*What is needed*
Please repeat the lines starting at the one containing "left wrist: (417, 626, -12)" and ending at the one containing "right hip: (641, 869, -2)", replacing "Person at" with "Subject at" and leaving everything else unchanged.

Content starts

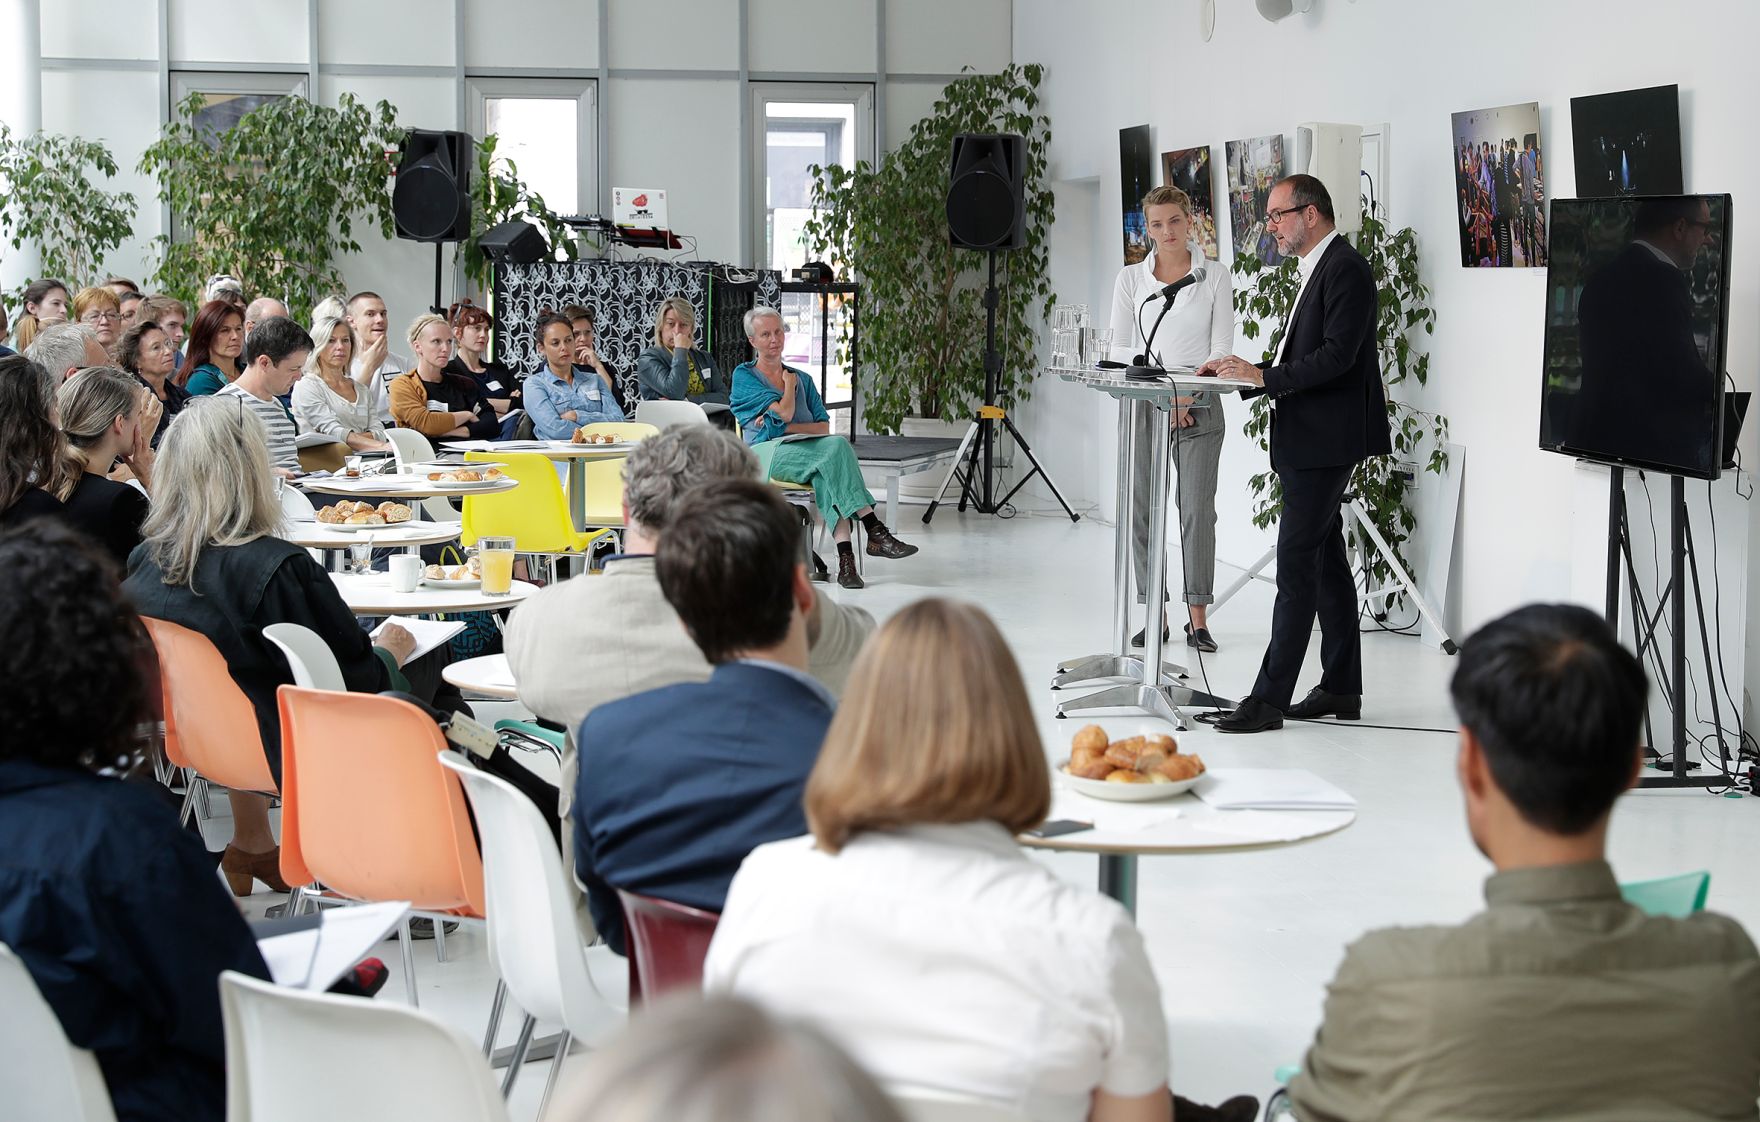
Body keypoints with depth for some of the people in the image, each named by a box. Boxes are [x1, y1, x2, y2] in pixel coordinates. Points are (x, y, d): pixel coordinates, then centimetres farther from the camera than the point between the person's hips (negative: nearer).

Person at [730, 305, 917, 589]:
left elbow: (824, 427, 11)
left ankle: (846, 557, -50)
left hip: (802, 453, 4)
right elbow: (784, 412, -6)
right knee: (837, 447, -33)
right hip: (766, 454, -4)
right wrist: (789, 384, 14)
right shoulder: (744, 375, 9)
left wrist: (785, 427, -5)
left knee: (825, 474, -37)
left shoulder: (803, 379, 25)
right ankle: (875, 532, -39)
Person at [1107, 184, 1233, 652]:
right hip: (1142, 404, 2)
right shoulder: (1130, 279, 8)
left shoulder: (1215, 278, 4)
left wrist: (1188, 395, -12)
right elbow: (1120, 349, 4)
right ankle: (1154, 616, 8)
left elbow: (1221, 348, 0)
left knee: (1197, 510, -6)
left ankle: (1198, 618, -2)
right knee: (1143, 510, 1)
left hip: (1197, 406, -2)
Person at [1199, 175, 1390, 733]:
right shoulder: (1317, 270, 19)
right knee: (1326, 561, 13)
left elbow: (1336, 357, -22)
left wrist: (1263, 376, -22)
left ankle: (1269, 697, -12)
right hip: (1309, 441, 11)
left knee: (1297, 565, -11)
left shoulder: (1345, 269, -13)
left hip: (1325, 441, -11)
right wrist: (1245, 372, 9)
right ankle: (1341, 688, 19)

Content ends
Content starts

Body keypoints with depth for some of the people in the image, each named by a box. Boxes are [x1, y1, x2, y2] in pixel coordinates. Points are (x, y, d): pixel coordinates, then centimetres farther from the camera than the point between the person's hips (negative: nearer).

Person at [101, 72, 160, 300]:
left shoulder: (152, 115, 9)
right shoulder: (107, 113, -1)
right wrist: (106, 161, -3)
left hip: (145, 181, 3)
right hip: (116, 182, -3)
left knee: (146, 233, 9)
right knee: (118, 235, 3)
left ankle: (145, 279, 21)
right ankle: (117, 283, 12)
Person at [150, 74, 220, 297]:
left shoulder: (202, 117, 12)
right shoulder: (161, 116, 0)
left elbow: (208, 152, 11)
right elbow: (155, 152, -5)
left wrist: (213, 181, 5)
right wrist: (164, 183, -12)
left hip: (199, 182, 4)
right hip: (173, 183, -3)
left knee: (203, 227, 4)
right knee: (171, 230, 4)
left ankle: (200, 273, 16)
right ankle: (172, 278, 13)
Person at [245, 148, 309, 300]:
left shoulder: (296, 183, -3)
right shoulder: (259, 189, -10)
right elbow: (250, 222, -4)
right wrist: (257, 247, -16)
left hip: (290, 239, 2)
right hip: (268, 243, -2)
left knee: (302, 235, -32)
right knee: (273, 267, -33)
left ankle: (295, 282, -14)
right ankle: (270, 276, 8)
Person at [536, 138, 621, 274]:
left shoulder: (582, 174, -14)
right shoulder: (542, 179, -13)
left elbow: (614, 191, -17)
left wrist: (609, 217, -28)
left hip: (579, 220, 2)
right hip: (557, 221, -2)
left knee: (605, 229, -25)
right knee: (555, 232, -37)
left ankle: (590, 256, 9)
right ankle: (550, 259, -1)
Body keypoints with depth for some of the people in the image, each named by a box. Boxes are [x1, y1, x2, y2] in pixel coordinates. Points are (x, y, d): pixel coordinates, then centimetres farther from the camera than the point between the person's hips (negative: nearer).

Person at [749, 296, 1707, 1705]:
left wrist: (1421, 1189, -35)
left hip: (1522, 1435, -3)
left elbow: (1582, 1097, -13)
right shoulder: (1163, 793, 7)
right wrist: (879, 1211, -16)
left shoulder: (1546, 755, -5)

Content ends
Content starts

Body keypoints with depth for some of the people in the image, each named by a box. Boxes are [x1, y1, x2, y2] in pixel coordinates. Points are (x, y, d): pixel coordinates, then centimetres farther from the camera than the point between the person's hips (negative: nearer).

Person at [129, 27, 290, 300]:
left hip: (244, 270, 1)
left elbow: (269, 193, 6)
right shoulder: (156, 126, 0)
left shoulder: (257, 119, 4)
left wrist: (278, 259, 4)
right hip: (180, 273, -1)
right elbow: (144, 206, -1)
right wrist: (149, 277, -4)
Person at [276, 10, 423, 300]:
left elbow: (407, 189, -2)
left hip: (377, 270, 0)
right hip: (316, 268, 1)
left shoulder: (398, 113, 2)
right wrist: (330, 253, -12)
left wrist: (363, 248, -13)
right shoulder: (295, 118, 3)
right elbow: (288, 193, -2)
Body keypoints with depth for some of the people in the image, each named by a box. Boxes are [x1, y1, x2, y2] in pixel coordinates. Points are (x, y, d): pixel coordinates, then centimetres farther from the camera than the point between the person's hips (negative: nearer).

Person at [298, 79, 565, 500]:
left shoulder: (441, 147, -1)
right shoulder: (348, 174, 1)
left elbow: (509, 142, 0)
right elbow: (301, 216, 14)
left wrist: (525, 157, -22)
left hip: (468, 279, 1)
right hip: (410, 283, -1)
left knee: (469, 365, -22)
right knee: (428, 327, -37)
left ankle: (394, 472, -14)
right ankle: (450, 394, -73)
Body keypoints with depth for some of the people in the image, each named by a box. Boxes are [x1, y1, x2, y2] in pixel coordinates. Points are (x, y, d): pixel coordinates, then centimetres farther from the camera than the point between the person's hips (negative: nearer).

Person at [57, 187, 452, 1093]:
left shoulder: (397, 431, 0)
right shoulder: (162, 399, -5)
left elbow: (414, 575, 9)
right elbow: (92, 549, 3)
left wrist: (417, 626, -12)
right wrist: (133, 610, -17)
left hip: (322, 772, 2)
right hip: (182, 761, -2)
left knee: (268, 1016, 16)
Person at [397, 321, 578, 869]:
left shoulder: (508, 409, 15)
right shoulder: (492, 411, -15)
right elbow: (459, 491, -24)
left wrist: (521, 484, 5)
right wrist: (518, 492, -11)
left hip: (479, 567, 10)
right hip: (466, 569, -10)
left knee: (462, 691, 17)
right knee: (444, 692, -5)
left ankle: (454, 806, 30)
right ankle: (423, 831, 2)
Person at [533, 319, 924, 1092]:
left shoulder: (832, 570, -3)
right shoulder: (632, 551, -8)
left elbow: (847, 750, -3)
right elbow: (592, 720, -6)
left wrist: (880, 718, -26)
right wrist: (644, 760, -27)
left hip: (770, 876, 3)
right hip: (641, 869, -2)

Content ends

*Result for this task*
left wrist: (417, 626, -12)
right wrist: (133, 610, -17)
left hip: (322, 772, 2)
right hip: (182, 761, -2)
left knee: (268, 1016, 16)
Subject at [397, 321, 578, 869]:
left shoulder: (508, 409, 15)
right shoulder: (492, 411, -15)
right elbow: (459, 491, -24)
left wrist: (521, 484, 5)
right wrist: (518, 492, -11)
left hip: (479, 567, 10)
right hip: (466, 569, -10)
left knee: (462, 691, 17)
right knee: (444, 692, -5)
left ankle: (454, 806, 30)
right ankle: (423, 831, 2)
Subject at [533, 319, 924, 1092]:
left shoulder: (832, 570, -3)
right shoulder: (632, 551, -8)
left elbow: (847, 750, -3)
right elbow: (592, 720, -6)
left wrist: (880, 718, -26)
right wrist: (644, 760, -27)
left hip: (770, 876, 3)
right hip: (641, 869, -2)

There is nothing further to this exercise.